#### WORK TO BE COMPLETED
Write out the data word for word and omit every picture.

#### Records from a data collection
┄┄┄┄┄┄┄┄┄┄
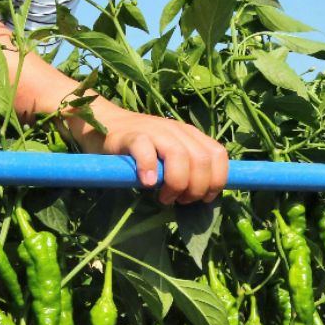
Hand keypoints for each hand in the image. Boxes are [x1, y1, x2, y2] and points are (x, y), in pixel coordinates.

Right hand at [67, 101, 228, 203]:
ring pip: (179, 155)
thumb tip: (203, 196)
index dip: (216, 180)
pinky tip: (147, 184)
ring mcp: (155, 131)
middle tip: (180, 200)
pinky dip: (149, 169)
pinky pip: (145, 150)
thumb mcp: (170, 155)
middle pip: (201, 160)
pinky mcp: (131, 136)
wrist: (105, 124)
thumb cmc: (140, 148)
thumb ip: (187, 168)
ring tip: (164, 197)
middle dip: (196, 187)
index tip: (204, 198)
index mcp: (190, 135)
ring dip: (176, 183)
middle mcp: (176, 131)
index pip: (218, 155)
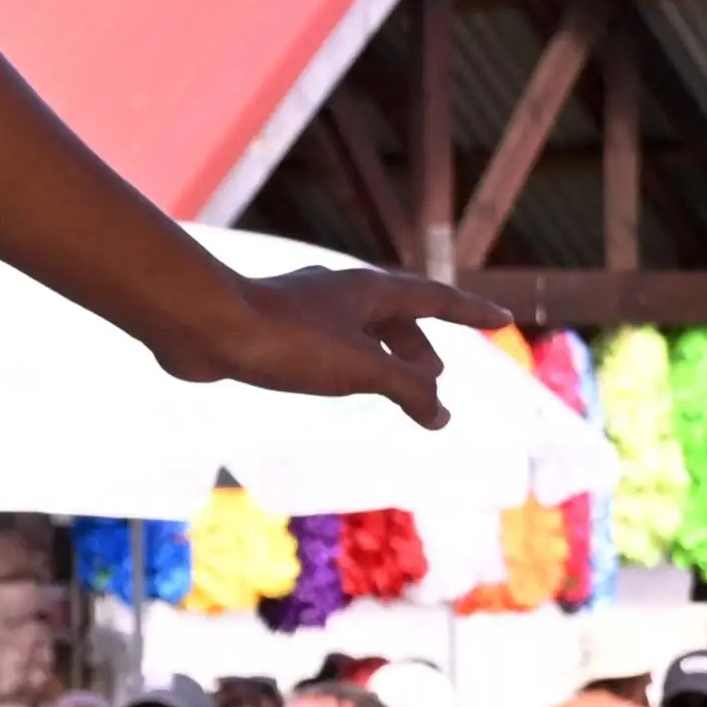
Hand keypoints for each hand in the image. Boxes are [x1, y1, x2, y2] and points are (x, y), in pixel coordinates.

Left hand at [166, 254, 512, 419]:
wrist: (205, 326)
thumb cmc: (286, 342)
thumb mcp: (361, 368)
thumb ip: (408, 391)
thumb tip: (442, 416)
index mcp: (369, 290)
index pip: (435, 299)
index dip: (470, 312)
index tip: (501, 319)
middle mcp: (339, 291)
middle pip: (394, 315)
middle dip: (418, 345)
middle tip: (433, 378)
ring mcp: (303, 307)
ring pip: (356, 329)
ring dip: (380, 356)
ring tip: (387, 386)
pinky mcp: (271, 327)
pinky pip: (323, 343)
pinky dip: (343, 363)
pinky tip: (327, 380)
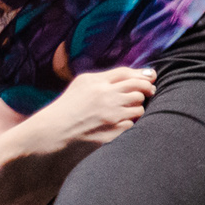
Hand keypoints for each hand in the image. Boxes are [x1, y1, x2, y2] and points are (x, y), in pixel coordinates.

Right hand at [20, 66, 156, 155]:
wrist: (55, 130)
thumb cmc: (69, 106)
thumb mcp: (83, 84)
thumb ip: (107, 78)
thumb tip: (140, 74)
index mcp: (96, 82)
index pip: (127, 73)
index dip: (142, 75)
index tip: (150, 77)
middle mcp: (105, 96)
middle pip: (138, 88)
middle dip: (146, 89)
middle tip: (149, 91)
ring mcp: (110, 115)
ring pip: (139, 107)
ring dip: (137, 107)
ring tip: (128, 109)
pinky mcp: (113, 131)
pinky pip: (132, 123)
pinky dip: (129, 121)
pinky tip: (119, 122)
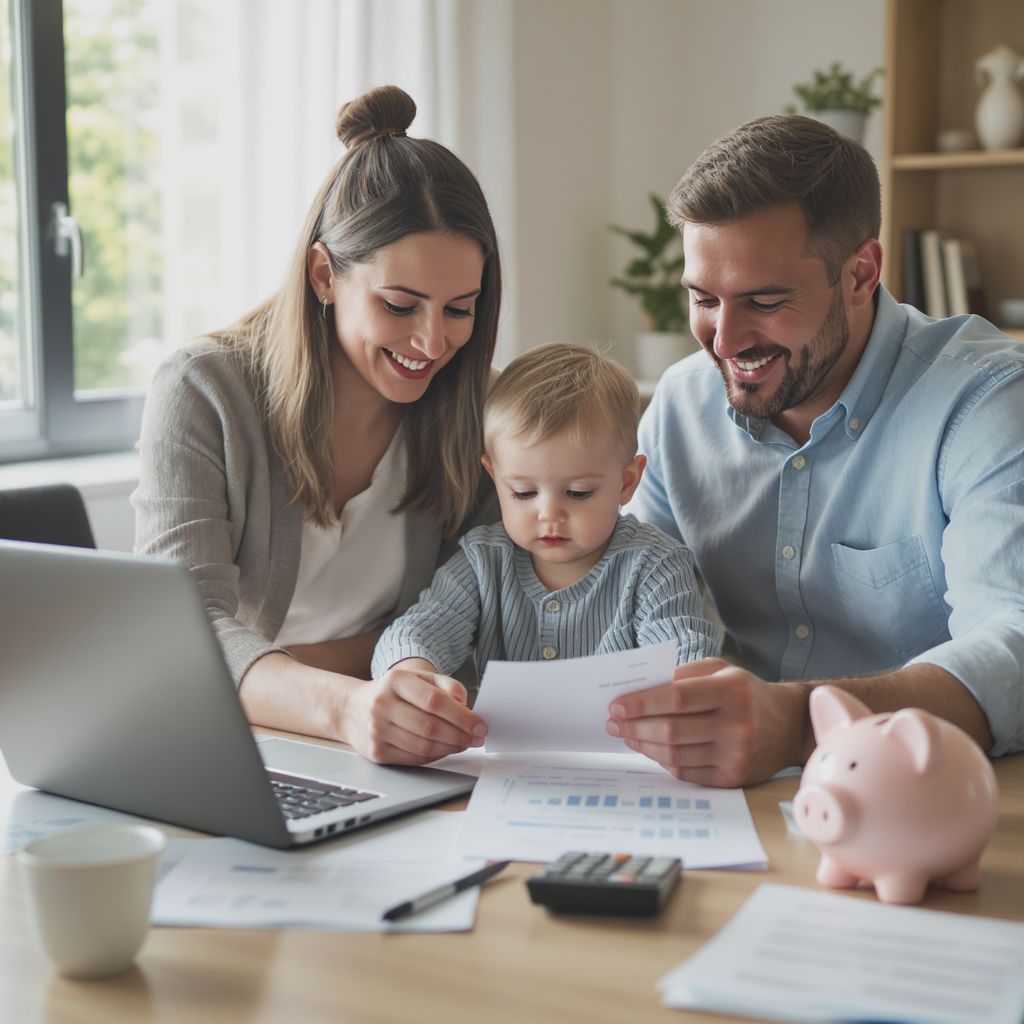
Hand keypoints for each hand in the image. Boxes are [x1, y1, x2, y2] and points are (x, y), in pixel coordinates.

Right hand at [344, 659, 487, 764]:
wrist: (351, 709)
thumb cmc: (391, 692)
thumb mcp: (417, 678)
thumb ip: (445, 685)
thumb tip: (466, 705)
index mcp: (395, 681)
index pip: (434, 701)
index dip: (462, 716)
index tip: (480, 725)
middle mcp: (382, 705)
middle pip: (431, 727)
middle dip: (460, 735)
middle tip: (477, 738)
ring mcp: (377, 730)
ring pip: (424, 746)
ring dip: (451, 748)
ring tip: (464, 743)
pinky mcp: (376, 752)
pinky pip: (414, 759)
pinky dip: (435, 756)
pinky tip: (445, 749)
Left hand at [604, 659, 808, 786]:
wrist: (790, 725)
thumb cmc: (746, 692)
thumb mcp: (721, 670)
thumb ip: (683, 674)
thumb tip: (640, 688)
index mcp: (732, 691)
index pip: (677, 698)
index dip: (642, 703)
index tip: (616, 705)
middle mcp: (736, 725)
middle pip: (672, 730)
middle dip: (635, 727)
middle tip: (613, 723)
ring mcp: (735, 755)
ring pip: (675, 755)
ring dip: (643, 746)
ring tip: (626, 735)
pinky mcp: (732, 778)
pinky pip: (686, 772)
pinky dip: (662, 761)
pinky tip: (650, 749)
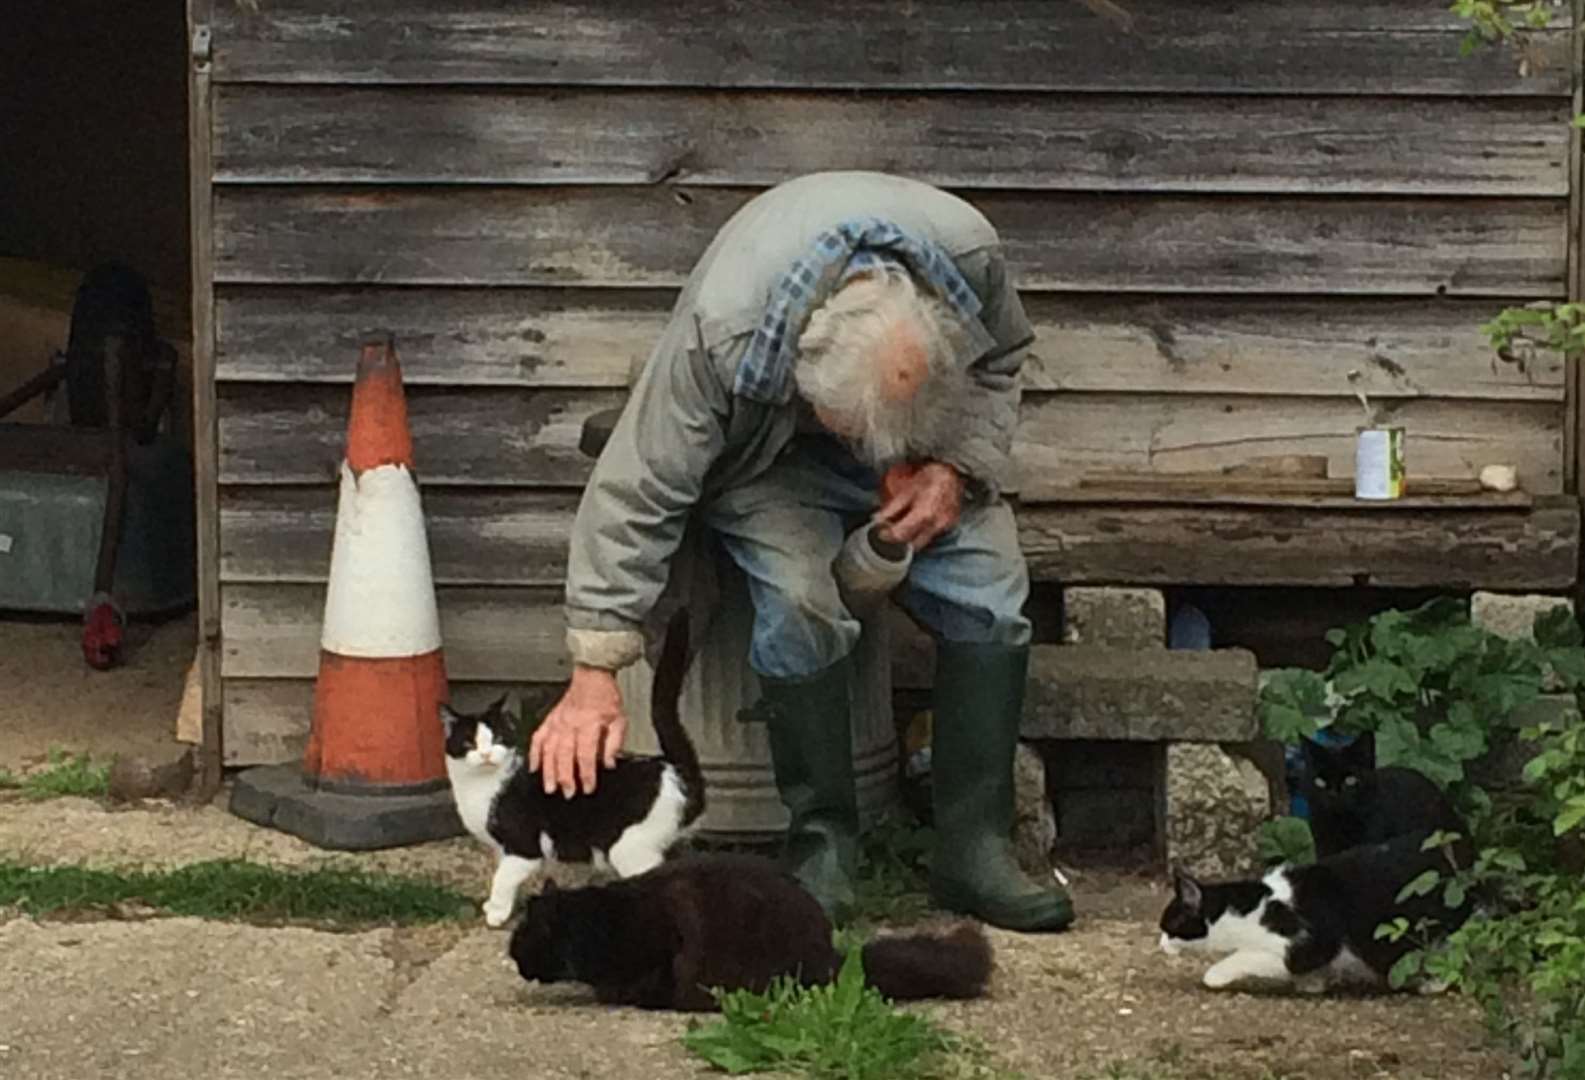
┄┄┄┄┄┄┄┄┄┄
#### WRITTEN RESPONSE
Hand keypoints for each hand in the image. Boxes are [x1, y1, x2, y2] and points are (x, y), in pixel coordinates.

Right hand at [67, 101, 228, 203]:
ring pip: (179, 155)
thumb tip: (203, 196)
index dip: (216, 180)
pinky tip: (147, 184)
ring mcp: (155, 131)
middle tip: (180, 200)
pinky dip: (149, 169)
pinky pip: (145, 150)
thumb mcp: (170, 155)
middle pip: (201, 160)
pinky mcp: (131, 136)
wrist: (105, 124)
thumb cmc: (140, 148)
thumb ip: (187, 168)
ring tip: (164, 197)
middle dip: (196, 187)
index tip: (204, 198)
index mcp: (190, 135)
ring dip: (176, 183)
middle mcp: (176, 131)
index pip: (218, 155)
Hand keypoints for each hand in the image. Boxes are [x1, y1, x2, y2] and points are (x, y), in pixel coordinates.

Left hand at [166, 254, 512, 419]:
wrist: (205, 326)
thumb cmc: (286, 342)
thumb mcp: (361, 368)
thumb ip: (408, 391)
thumb tip: (442, 416)
index mcp: (369, 290)
index pip: (435, 299)
index dip: (470, 312)
index tip: (501, 319)
middle mcp: (339, 291)
middle pip: (394, 315)
middle dip: (418, 345)
middle tip: (433, 378)
ring mcp: (303, 307)
ring pip: (356, 329)
ring dip: (380, 356)
ring tip: (387, 386)
pinky mcp: (271, 327)
pinky pip: (323, 343)
pinky dip: (343, 363)
pinky tip: (327, 380)
Hand keypoints for each hand in the image. Boxes are [x1, y1, x2, y2] and points are (x, y), in pixel coordinates.

Right hand at [20, 66, 156, 155]:
wrist: (55, 130)
thumb cmc: (69, 106)
thumb mcp: (83, 84)
thumb ip: (107, 78)
thumb tip: (140, 74)
index mcp: (96, 82)
index pip: (127, 73)
index dip: (142, 75)
index tip: (150, 77)
middle mcp: (105, 96)
middle pip: (138, 88)
middle dip: (146, 89)
middle tip: (149, 91)
ring mcp: (110, 115)
ring pip: (139, 107)
ring dip: (137, 107)
ring tip: (128, 109)
pinky mcp: (113, 131)
pinky pip: (132, 123)
pinky dip: (129, 121)
pinky tip: (119, 122)
Hand keypoints for each hand in the image. Boxes are [x1, y1, x2, y2] and points are (x, y), in pixel coordinates.

Right hand at [344, 659, 487, 764]:
wrist: (351, 709)
thumb cmc: (391, 692)
thumb mcp: (417, 678)
thumb ip: (445, 685)
thumb tip: (466, 705)
index mcp: (395, 681)
index pip: (434, 701)
index dip: (462, 716)
index tip: (480, 725)
middle mcp: (382, 705)
middle pip: (431, 727)
middle dip: (460, 735)
middle tip: (477, 738)
ring mcp: (377, 730)
ring pip: (424, 746)
ring dip: (451, 748)
ring tip: (464, 743)
pinky mcp: (376, 752)
pinky pip: (414, 759)
pinky dip: (435, 756)
pinky tip: (445, 749)
Left hand at [604, 659, 808, 786]:
wrist: (790, 725)
thumb cmc: (746, 692)
thumb mcp: (721, 670)
thumb ip: (683, 674)
thumb tip: (640, 688)
index mcp: (732, 691)
index pip: (677, 698)
index dip: (642, 703)
index tip: (616, 705)
middle mcp: (736, 725)
middle pip: (672, 730)
middle dip: (635, 727)
middle tip: (613, 723)
ring mcp: (735, 755)
ring pip: (675, 755)
ring dip: (643, 746)
ring tip: (626, 735)
pinky mcp: (732, 778)
pinky pip: (686, 772)
pinky dip: (662, 761)
pinky tip: (650, 749)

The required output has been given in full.